Confusion needs not have the last word. Here are some of the means with which to attack root causes.
  • the disambiguation page is one of my favorite features of Wikipedia.
    Forget the epic battle between Google and Microsoft. The real one is between search engines and editors' communities.
    e.g. look up Rose and find out how true roses live up to their given name
  • the contractual endorsement of unknown names by successful brands, such as Mrs Moneypenny or payment systems (5)
    Taking responsibility for enlisting merchants and arbitrating disputes, payment networks act as insurers (6). Were Mrs Moneypenny, so careful about brand name overextension, to recommend a promising female banker to the City, it should have real value.
  • the possibility of individual responsibility:
    • within its popularity mechanism, Amazon.com has introduced "badges" to identify reviewers who give out their "real names" and distinguish any celebrity who made his or her "real name" famous.
    • ePrio proposes a verifiable recommendation scheme whereby two unknown parties can rely on a third one to facilitate a mutual agreement without revealing any profile data to anyone.

Philippe Coueignoux

  • (*).. Called to account, by Mrs Moneypenny (Financial Times) - July 8, 2006
  • (**).. The strange death of modern advertising, by Maurice Saatchi (Financial Times) - June 21, 2006
    • (1) British Judge Allows Apple To Keep Logo on iTunes, by Eric Pfanner (New York Times) - May, 2006
    • (2) Google face ses concurrents, by Didier Sanz (Le Figaro) - June, 2006
    • (3) My search returned 59,600,000 quotes. Do you believe the last 59,599,990 references can help get your URL in the top ten?

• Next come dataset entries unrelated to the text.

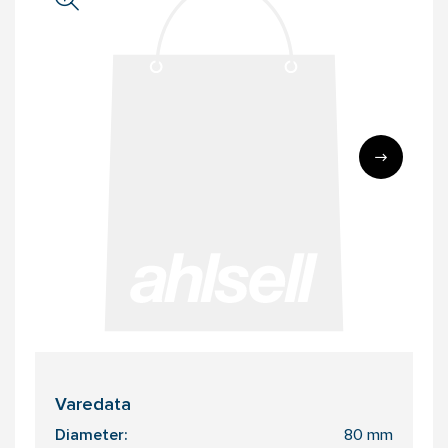
Varedata
Diameter:
80 mm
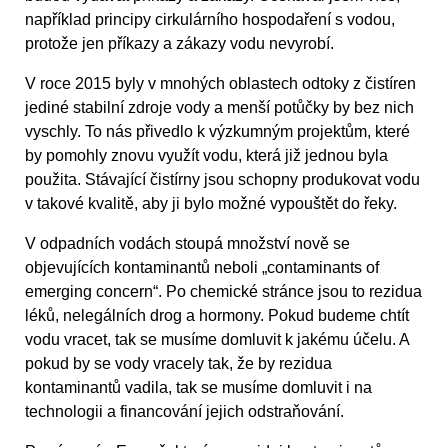
například principy cirkulárního hospodaření s vodou,
protože jen příkazy a zákazy vodu nevyrobí.
V roce 2015 byly v mnohých oblastech odtoky z čistíren
jediné stabilní zdroje vody a menší potůčky by bez nich
vyschly. To nás přivedlo k výzkumným projektům, které
by pomohly znovu využít vodu, která již jednou byla
použita. Stávající čistírny jsou schopny produkovat vodu
v takové kvalitě, aby ji bylo možné vypouštět do řeky.
V odpadních vodách stoupá množství nově se
objevujících kontaminantů neboli „contaminants of
emerging concern“. Po chemické stránce jsou to rezidua
léků, nelegálních drog a hormony. Pokud budeme chtít
vodu vracet, tak se musíme domluvit k jakému účelu. A
pokud by se vody vracely tak, že by rezidua
kontaminantů vadila, tak se musíme domluvit i na
technologii a financování jejich odstraňování.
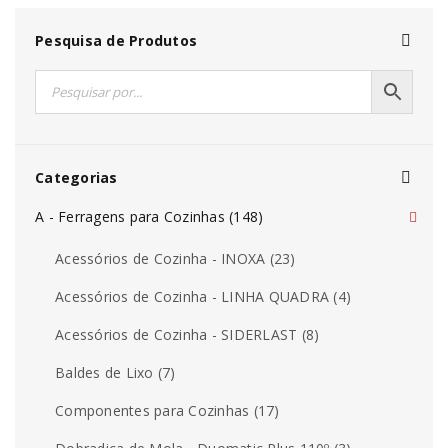
Pesquisa de Produtos
Categorias
A - Ferragens para Cozinhas (148)
Acessórios de Cozinha - INOXA (23)
Acessórios de Cozinha - LINHA QUADRA (4)
Acessórios de Cozinha - SIDERLAST (8)
Baldes de Lixo (7)
Componentes para Cozinhas (17)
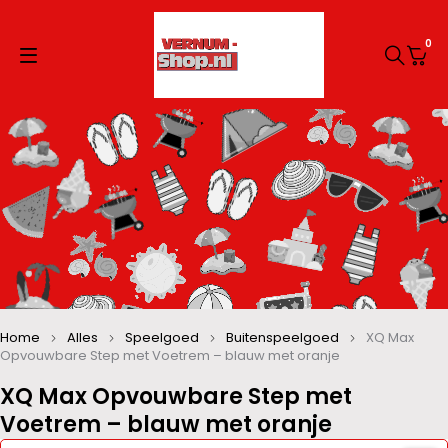
0
Home
Alles
Speelgoed
Buitenspeelgoed
XQ Max
Opvouwbare Step met Voetrem – blauw met oranje
XQ Max Opvouwbare Step met
Voetrem – blauw met oranje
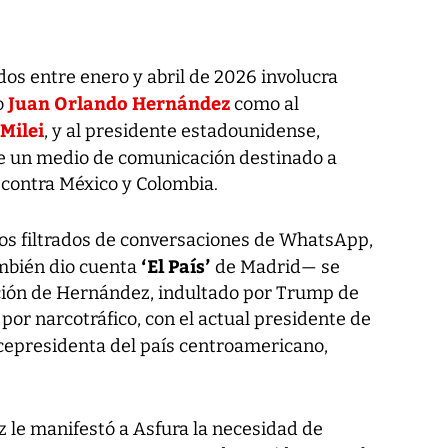
ados entre enero y abril de 2026 involucra
Juan Orlando Hernández
o
como al
 Milei
, y al presidente estadounidense,
 de un medio de comunicación destinado a
s contra México y Colombia.
os filtrados de conversaciones de WhatsApp,
‘El País’
ambién dio cuenta
de Madrid— se
ción de Hernández, indultado por Trump de
por narcotráfico, con el actual presidente de
vicepresidenta del país centroamericano,
 le manifestó a Asfura la necesidad de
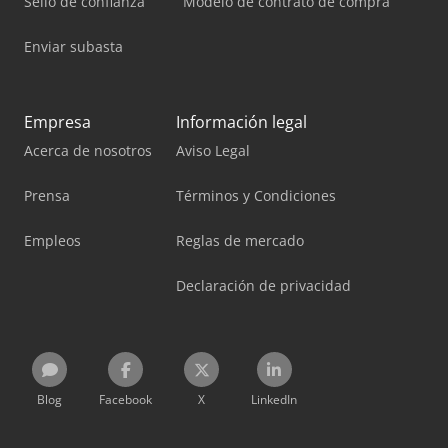
Sello de confianza
Modelo de contrato de compra
Enviar subasta
Empresa
Información legal
Acerca de nosotros
Aviso Legal
Prensa
Términos y Condiciones
Empleos
Reglas de mercado
Declaración de privacidad
Blog
Facebook
X
LinkedIn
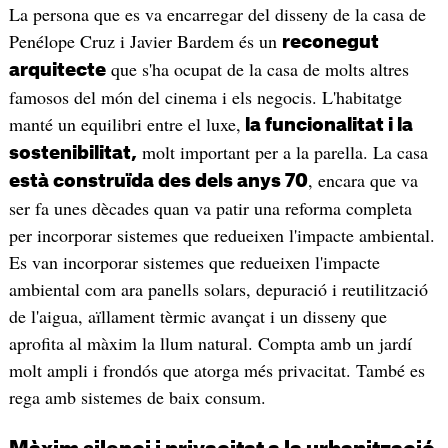
La persona que es va encarregar del disseny de la casa de
Penélope Cruz i Javier Bardem és un
reconegut
que s'ha ocupat de la casa de molts altres
arquitecte
famosos del món del cinema i els negocis. L'habitatge
manté un equilibri entre el luxe,
la funcionalitat i la
molt important per a la parella. La casa
sostenibilitat,
, encara que va
està construïda des dels anys 70
ser fa unes dècades quan va patir una reforma completa
per incorporar sistemes que redueixen l'impacte ambiental.
Es van incorporar sistemes que redueixen l'impacte
ambiental com ara panells solars, depuració i reutilització
de l'aigua, aïllament tèrmic avançat i un disseny que
aprofita al màxim la llum natural. Compta amb un jardí
molt ampli i frondós que atorga més privacitat. També es
rega amb sistemes de baix consum.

    • (4) Dell's Exploding Computer And Other Image Problems, by Damon Darlin (New York Times) - July, 2006
    • (5) The weapon that makes you a giant killer, by Alan Cane ((Financial Times) - June, 2006
    • (6) Sears' attempt to exclude Visa cards from its stores to better nurture its Discovery card is an interesting case. As it battles Google Checkout, eBay might have to decide whether to be a better store, a better payment system or an ill-fated conglomerate.